I could be sleeping. I don’t need to start getting ready for work for another 45 minutes. And I told myself I’d get some more sleep, since WEAVE is done, and I can. But I still wake up at my usual time, ready to write.

Since I’m here, and since @SarahMlynowski started a cool new hashtag on Twitter last night that I caught up with this morning –tweet something to your high school self under #gimmeacall (the responses are really great)– I think it’s time for another how the hell post, courtesy of grogginess, nostalgia, and, um–

Yeah, I think that’s it.

Anyway. I am fifteen, a somewhat goofy sophomore in patched jeans (deliberately patched, that is) and a cap-sleeve shirt that was pretty before I stole it from my mother and frayed the hem. I have cut my hair short, really short, for the first time since 3rd grade, and I’m not yet used to the feel of air on the back of my neck. I have my notebook with me everywhere, and ink on the tips of every finger on my right hand except the pinky.

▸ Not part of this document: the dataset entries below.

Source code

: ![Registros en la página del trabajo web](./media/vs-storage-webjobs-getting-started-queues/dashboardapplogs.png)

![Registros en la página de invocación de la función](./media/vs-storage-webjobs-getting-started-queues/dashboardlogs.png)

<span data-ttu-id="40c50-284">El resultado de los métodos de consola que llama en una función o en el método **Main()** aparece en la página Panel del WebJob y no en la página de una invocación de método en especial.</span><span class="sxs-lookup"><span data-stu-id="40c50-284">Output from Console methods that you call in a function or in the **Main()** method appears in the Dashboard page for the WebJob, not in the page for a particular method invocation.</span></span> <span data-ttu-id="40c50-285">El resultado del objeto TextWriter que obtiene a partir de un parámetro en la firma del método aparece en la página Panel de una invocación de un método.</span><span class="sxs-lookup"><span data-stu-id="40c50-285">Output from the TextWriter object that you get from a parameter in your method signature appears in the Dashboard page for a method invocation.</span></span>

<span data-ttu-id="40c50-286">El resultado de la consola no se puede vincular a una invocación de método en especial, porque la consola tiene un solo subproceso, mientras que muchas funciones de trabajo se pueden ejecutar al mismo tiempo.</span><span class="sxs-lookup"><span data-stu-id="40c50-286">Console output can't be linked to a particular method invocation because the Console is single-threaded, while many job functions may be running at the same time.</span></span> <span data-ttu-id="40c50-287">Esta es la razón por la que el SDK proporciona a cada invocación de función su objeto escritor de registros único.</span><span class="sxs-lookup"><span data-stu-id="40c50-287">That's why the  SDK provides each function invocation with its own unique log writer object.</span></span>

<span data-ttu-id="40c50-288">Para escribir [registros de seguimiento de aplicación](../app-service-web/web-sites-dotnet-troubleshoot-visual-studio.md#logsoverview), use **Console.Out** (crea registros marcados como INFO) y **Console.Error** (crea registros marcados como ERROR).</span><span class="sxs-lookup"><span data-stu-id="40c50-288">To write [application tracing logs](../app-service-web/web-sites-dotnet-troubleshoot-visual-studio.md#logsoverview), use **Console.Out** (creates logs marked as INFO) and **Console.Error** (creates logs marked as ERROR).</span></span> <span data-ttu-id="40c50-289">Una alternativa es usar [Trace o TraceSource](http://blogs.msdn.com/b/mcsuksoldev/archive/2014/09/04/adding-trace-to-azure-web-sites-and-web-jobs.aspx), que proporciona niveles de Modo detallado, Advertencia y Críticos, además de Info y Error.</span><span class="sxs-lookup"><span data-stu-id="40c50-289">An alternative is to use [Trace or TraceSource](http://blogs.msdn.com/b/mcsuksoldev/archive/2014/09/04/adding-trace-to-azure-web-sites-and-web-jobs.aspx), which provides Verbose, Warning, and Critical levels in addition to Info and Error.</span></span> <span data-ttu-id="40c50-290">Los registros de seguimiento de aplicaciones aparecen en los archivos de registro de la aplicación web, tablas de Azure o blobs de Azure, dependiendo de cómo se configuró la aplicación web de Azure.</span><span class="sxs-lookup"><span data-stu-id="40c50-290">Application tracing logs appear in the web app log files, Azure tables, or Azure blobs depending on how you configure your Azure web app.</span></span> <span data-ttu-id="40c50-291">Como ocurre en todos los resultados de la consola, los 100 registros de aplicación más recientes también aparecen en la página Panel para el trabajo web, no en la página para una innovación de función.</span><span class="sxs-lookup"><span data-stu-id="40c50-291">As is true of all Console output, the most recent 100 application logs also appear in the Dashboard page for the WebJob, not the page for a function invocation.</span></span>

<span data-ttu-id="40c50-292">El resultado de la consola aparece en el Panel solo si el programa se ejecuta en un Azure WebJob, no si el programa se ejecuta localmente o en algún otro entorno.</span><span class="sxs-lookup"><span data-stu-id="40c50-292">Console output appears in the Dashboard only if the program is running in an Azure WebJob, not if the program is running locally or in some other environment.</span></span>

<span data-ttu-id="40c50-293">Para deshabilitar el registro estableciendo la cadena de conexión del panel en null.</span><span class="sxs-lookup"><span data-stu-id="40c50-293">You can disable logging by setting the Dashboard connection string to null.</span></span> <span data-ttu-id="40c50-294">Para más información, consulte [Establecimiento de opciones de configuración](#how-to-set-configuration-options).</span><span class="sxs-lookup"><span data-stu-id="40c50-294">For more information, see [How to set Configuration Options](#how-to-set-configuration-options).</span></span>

I hate my English class. I wish we could study Stephen King.

Until today, that is. Today we abandon Hemingway and Faulkner, long boring vocabulary lists and the vague concept of proper punctuation, to read Raymond Carver’s short story Cathedral. Mr. Klofas passes out the books, and I scowl and stare longingly out the window, my newly short hair standing up wildly because I run my hands through it when I am annoyed, and I am annoyed by everything today. Katie bends earnestly over her book, and I heave a sigh at the unbearable futility of it all (yes, the hormones have definitely kicked in since our last installment) and open to the appropriate page, prepared to be underwhelmed.

This blind man, an old friend of my wife’s…

I am already underwhelmed. But at least I am reading instead of making up sentences using the word lugubrious or trying to decide what an independent clause is.

I scan, issuing more sighs to show how underwhelmed I am… and in another second am caught up in the snide narrator, the fragmented sentences scattered throughout, the undertone of jealousy and discomfort — I am thinking about how different this is from A Separate Peace, how much more alive this is, how the personality of this sullen narrator is coming out of every sentence.

I am getting voice for the first time.

God knows I’ve read enough to recognize it, but I am getting it now, just this minute I’ve been hit over the head with it.  I cannot stop reading. The narrator shuts his eyes and draws a cathedral, the blind man’s hand over his, and now I am getting something else — story as metaphor, a whole plot aimed toward one clear idea that’s never actually spelled out, because when you’re this good you don’t need to.

I’ve curled up in my half-chair-thing at this point, and I have a well-chewed pen in my mouth and another in my hand.

I’ve seen these things before, voice, metaphor, simile– I’ve read hundreds of books just in the past few years. But right now, hunched over one of those incredibly uncomfortable half-desk-with-chair-attached things and bathed in the unflattering glare of florescents, I am seeing the separate pieces, and how they fit, and what they make when you do that, how it turns into something totally new. I am seeing how it might be possible to create something like this.

I’ve never thought about writing before this point. It’s just something I do. Sometimes I try to do it more like something I’ve read, and sometimes I just throw it out there spelling and grammar be damned. Today I am thinking about it, and I couldn’t be more stunned if Mr. Klofas started singing Ave Maria and juggling the paperweights on his desk.

I finish, and read it again while Mr. Klofas is talking. I’m sure he sees something on my face, because he keeps asking me what I thought –but I shrug a sullen shoulder, because I couldn’t explain this even if I wanted to, and after all, I have an image to uphold here.

I take the book home with me.

So thanks, Mr. Carver. I think that was the first time I read something and thought I want to be able to do this.